Material for this exercise:
====

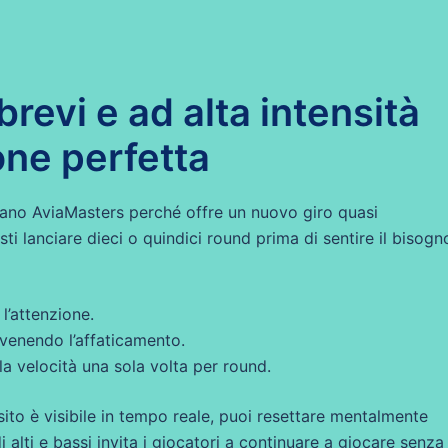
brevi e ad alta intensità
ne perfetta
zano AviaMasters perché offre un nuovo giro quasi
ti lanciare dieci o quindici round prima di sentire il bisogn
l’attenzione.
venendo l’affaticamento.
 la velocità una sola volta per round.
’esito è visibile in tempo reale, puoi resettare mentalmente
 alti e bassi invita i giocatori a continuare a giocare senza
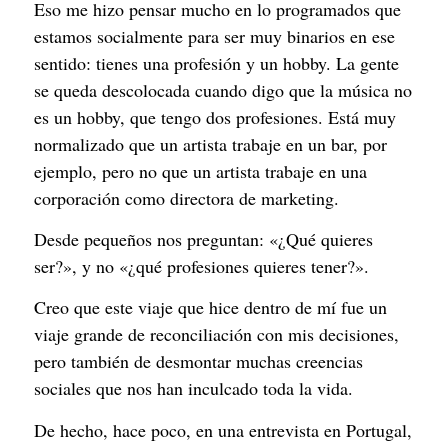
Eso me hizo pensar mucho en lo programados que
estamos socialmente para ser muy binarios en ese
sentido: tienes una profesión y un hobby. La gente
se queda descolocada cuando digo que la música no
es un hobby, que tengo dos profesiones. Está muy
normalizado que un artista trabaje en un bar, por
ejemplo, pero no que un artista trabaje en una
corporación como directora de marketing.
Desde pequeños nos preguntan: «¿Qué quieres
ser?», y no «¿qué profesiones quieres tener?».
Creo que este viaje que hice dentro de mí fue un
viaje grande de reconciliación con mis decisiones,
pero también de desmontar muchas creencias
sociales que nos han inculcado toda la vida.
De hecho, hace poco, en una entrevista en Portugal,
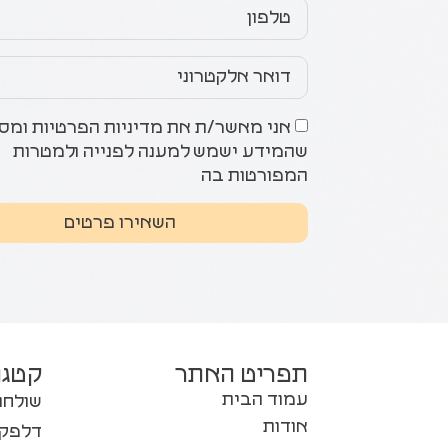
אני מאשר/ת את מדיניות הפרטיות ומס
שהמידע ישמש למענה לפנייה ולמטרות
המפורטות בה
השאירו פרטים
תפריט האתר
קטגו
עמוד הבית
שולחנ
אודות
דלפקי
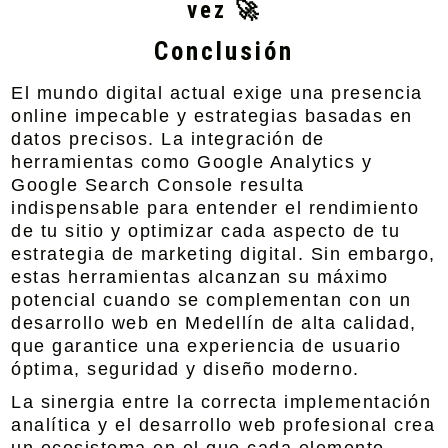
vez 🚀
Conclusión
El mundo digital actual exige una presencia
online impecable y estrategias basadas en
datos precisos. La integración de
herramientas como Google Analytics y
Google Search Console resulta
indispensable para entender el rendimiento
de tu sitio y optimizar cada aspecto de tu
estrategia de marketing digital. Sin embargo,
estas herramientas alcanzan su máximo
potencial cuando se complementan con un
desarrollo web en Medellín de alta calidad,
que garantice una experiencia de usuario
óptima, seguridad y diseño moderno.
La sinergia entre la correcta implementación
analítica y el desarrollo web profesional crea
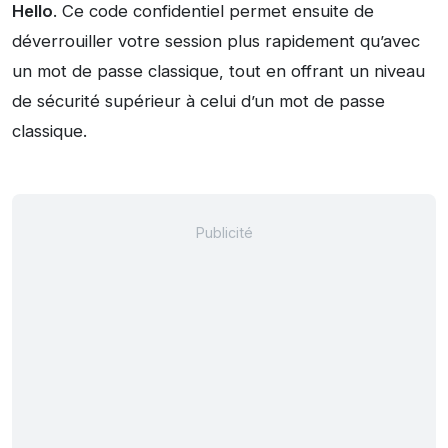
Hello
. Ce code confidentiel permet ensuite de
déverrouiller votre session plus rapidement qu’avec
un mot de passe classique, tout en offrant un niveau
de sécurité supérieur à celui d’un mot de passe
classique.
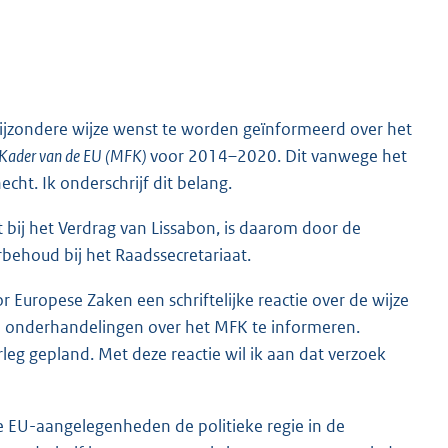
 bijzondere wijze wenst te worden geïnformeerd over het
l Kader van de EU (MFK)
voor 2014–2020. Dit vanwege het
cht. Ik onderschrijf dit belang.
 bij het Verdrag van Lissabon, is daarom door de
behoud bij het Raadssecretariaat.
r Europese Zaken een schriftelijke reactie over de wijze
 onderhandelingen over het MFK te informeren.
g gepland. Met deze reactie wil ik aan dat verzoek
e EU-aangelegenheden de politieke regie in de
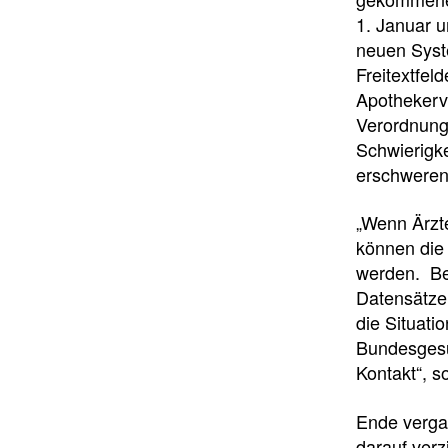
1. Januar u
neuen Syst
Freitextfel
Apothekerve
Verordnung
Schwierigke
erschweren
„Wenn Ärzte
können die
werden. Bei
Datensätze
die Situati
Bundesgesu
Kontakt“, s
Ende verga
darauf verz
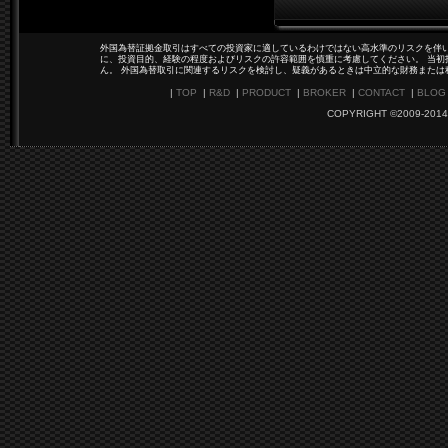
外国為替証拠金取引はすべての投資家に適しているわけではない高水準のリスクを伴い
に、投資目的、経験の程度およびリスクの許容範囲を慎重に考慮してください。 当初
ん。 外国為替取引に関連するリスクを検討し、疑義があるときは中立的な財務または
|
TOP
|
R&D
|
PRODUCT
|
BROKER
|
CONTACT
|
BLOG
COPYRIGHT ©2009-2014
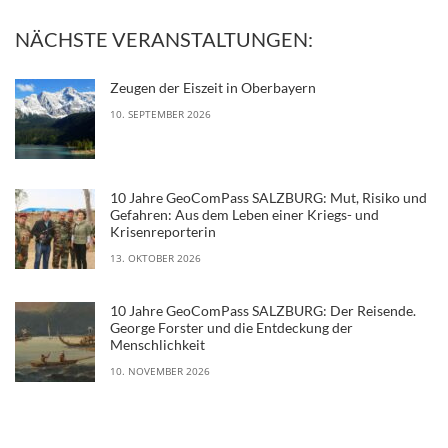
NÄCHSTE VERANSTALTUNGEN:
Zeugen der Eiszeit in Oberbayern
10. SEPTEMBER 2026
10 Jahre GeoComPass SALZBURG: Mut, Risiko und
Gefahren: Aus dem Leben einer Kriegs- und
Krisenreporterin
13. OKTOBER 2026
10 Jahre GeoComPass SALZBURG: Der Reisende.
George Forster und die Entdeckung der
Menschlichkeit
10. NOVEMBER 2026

====

Work item: Count the lines of the records that contain the string "passe", treating uppercase and lowercase as different. Give only the number.

Final answer: 2